Тот еще не успел выйти из подъезда, во двор въехал Федька, поставил машину и тут же позвонил в двери. Ленка онемела, все думала, как теперь быть, и сообразила. Взяла веник, кружку воды, сказала мужу, что хочет убраться на площадке:
— Ты, покуда умойся, я живо, — чмокнула Федьку наспех. Тот прижал бабу к себе, дал знать, что горит от нетерпения. И в это время позвонил сосед. Федька сам пошел открыть. Увидев Вениамина, удивился:
— Тебе чего? Иль заблудился ненароком? Так подмогу найти свой дом! — рассвирепел, увидев в руках две бутылки водки.
— Я ж ничего плохого, только познакомиться хотел!
— А водка причем? — рявкнул Бурьян.
— Твоя баба базарила, что вино не признает, дала на водку, я вот, все сделал, как она велела, — хотел шагнуть через порог.

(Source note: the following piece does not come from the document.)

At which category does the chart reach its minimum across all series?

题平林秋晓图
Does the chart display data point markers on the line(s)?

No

— Слышь, ты, жеваный катях, линяй отсюда пока не нашкондылял тебе за пазуху! Кыш, песья блевота! И не возникай сюда ни по какой погоде! Ни то голову с мудями разом вырву! Ишь, хахаль объявился, клоп сушеный! Брысь отсюдова!

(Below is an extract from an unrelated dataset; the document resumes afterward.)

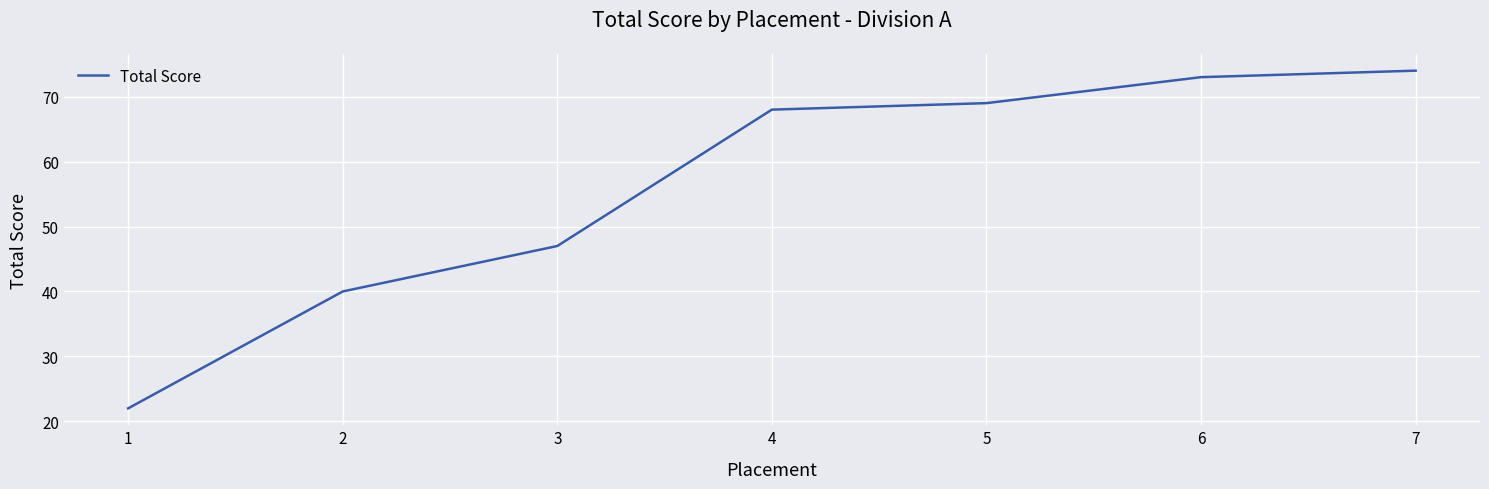

What is the greatest value displayed?

74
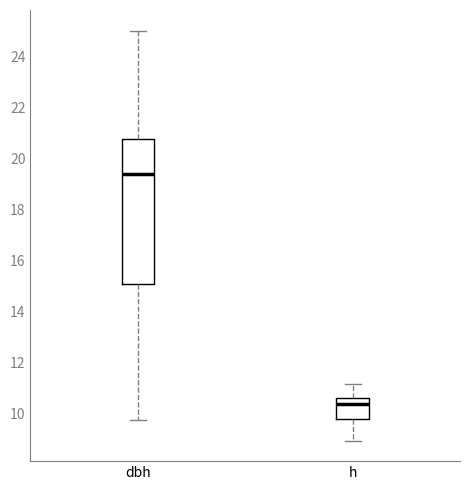

Which box has the lowest median line?

h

— А это куда? — указал на бутылки.
— Вместе с ними сгинь, паскуда! Сыскал повод, недоносок! — хлопнул дверью, вошел в квартиру и подступил к жене:
— Ты это что тут затеяла, лярва неумытая? — щелкнул по морде бабе. Та была трезвой. В таком состоянии защищаться не умела.
— За что бьешь? — заплакала жалобно.
— Мало бухаешь, еще хахалей приваживаешь? Совсем совесть потеряла?!
— Какой хахаль? Да кого ты за человека принял? Он же огрызок от мужика! Окурок! Вот ты мужик! Мне, кроме тебя, никто не нужен!
— А почему этот возник?
— Вздумал познакомиться по-соседски.
— Сразу с водкой? Вино не признаешь. Еще деньги еМу дала, стерва! Вздумала бухать с этим чмо! Да как посмела звать его в мою квартиру?
— Он шагу сюда не сделал!
— Я вам помешал, забулдыги! Его во дворе даже собаки за мужика не держат! А ты в квартиру пустить хотела ту нечисть!
— Не знала, кто он есть. Думала, он с женой, да мы с тобой посидим немного вместе для знакомства. В деревне соседей не прогоняют, дружат, в гости зовут. Я думала и в городе так-то, — нашлась Ленка.
И Федька поверил:
— Глупышка! Город — не деревня. Тут никто соседу не верит. Потому что от него все беды. Кто первый напишет кляузу в милицию или в налоговую, конечно, сосед! Все пакости от него.
— А сам говоришь, что с мужиками во дворе дружишь. Они тоже соседи. Почему им веришь?
— Они совсем другие люди! Их за бутылку не купишь. Нет средь них алкашей. Они помогают, а не топят. Никого не закладывают и не позорят. А этот сосед, чтоб он через уши обосрался, убрал у старика инвалида горсть мусора с балкона и бутылку с него содрал. А у деда пенсия копеечная. Ему на лекарства не хватает. Этот ни на что не глянул, лишь бы наклеваться всякого дерьма. Как будто сам не будет старым. Кто ему тогда поможет? С ним никто не здоровается.
— Ну, я же не знала, — оправдывалась Ленка, жалея, что не успела забрать у мужика водку.
Весь этот вечер она пила чай вместе с мужем, смотрела передачи по телевидению. А перед самым сном погасили свет в зале, вышли на балкон подышать свежим воздухом. Федька даже стул принес, сел, посадил Ленку к себе на колени.
— Смотри, дом напротив почти заселили. Только в одном подъезде нет света. Остальное живет. Я и не заметил, как появились новые соседи. Хорошо, если они нормальные люди, — сказал Федор.